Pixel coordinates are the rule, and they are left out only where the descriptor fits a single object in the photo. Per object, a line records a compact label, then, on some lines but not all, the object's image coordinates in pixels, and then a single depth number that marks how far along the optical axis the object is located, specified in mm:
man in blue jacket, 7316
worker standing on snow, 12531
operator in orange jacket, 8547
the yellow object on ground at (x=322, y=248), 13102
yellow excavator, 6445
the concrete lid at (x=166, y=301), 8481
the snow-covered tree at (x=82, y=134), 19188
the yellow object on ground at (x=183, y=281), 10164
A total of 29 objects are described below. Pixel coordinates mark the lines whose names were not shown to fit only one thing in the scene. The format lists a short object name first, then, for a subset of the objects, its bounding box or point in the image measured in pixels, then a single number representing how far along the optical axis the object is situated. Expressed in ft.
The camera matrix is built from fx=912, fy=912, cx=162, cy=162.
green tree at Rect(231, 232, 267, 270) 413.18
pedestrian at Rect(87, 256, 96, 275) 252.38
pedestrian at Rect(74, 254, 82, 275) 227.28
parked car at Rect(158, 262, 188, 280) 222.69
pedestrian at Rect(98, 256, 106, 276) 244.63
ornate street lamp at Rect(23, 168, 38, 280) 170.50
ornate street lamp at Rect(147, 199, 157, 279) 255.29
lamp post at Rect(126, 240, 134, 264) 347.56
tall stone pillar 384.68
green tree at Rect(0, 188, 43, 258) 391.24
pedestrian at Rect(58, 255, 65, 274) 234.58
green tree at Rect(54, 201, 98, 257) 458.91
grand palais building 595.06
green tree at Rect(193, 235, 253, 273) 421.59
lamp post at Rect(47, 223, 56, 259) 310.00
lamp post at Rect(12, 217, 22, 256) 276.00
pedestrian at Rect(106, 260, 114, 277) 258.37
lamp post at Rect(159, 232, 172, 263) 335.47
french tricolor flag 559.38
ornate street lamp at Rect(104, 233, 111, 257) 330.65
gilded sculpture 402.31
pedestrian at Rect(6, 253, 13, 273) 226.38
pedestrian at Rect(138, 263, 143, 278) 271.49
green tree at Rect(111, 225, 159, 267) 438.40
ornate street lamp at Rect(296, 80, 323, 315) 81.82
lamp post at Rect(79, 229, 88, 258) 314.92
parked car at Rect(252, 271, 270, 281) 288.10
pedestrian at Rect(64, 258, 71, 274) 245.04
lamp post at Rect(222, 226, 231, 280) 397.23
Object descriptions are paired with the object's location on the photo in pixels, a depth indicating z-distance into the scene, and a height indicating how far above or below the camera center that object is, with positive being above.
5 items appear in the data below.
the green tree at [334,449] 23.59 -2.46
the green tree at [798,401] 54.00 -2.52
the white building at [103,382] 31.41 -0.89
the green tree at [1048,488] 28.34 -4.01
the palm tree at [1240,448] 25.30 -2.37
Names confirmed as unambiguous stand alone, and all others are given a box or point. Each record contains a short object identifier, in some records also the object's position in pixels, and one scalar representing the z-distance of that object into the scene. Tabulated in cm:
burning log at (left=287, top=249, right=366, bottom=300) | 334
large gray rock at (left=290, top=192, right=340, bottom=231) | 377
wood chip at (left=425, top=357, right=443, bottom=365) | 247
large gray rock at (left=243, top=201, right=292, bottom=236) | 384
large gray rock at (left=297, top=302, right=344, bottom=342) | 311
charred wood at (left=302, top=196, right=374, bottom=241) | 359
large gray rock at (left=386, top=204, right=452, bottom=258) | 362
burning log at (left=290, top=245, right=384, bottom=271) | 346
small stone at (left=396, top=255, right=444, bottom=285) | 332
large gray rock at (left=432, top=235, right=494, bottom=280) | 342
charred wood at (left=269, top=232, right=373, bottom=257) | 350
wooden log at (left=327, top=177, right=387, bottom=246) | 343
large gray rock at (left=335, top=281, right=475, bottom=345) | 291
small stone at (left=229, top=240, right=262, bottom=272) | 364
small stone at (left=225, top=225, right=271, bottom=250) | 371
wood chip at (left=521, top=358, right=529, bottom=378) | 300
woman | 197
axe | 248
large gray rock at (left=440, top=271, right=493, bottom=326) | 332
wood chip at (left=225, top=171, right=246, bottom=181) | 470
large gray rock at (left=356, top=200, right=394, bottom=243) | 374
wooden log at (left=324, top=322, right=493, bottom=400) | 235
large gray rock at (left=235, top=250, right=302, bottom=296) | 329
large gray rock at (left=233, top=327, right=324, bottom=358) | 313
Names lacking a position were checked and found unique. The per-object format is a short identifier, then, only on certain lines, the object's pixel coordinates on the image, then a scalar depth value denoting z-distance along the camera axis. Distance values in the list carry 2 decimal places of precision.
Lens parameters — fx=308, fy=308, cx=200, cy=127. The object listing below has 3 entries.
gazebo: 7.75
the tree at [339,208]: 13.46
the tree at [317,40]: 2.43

##############################

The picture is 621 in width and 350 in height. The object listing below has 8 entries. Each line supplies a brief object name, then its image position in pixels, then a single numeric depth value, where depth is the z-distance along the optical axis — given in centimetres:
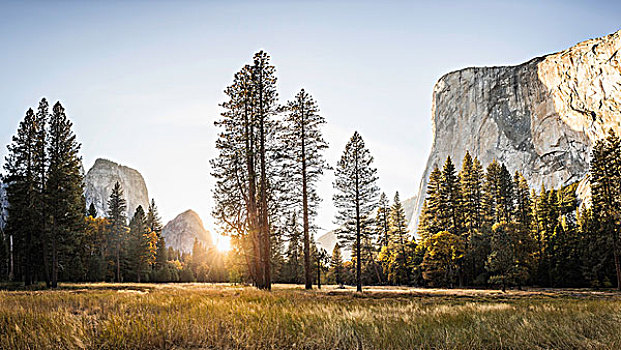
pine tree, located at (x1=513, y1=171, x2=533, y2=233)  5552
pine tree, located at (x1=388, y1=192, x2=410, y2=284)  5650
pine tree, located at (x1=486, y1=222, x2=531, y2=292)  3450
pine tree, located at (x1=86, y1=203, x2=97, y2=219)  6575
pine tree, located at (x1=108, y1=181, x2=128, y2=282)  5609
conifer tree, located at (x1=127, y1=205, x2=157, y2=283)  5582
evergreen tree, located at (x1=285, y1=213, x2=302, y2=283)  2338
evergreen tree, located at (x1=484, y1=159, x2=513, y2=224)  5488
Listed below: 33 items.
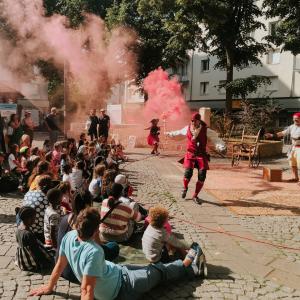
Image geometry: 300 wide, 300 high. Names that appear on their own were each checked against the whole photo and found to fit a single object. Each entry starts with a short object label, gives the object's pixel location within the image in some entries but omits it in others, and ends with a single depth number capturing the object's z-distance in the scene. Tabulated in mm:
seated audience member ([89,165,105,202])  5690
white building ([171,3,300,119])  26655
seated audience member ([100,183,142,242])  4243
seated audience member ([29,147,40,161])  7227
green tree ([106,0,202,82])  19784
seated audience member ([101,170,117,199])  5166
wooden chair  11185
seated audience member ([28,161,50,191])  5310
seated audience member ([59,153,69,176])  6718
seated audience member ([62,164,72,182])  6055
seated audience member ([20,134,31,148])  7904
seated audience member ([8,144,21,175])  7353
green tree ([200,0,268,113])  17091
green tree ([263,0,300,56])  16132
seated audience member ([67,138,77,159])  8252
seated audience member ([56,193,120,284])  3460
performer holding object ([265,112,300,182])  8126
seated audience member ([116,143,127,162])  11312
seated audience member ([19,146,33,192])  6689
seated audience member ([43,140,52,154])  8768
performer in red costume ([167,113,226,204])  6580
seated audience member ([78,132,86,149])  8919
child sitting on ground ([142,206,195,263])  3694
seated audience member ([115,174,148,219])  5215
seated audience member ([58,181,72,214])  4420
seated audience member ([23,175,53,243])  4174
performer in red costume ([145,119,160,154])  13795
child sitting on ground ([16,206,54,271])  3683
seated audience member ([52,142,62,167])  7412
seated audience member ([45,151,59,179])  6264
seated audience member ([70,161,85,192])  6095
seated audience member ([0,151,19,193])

##############################

Search the records above for the string "value". Copy every line that contains it.

Names lacking a position were checked and found unique. The per-object format is a short identifier, then, only on certain lines, the object's pixel coordinates on the image, then a scalar depth value denoting z-distance along the camera axis. Distance values in the list carry 2 decimal places of precision.
The picture is 621 in width and 350 in height. The object listing below has 8 entries. Each line supplies a brief object name, then its image position in pixels, then a single numeric depth value, where depth is the z-distance along the optical axis — given in centimetres:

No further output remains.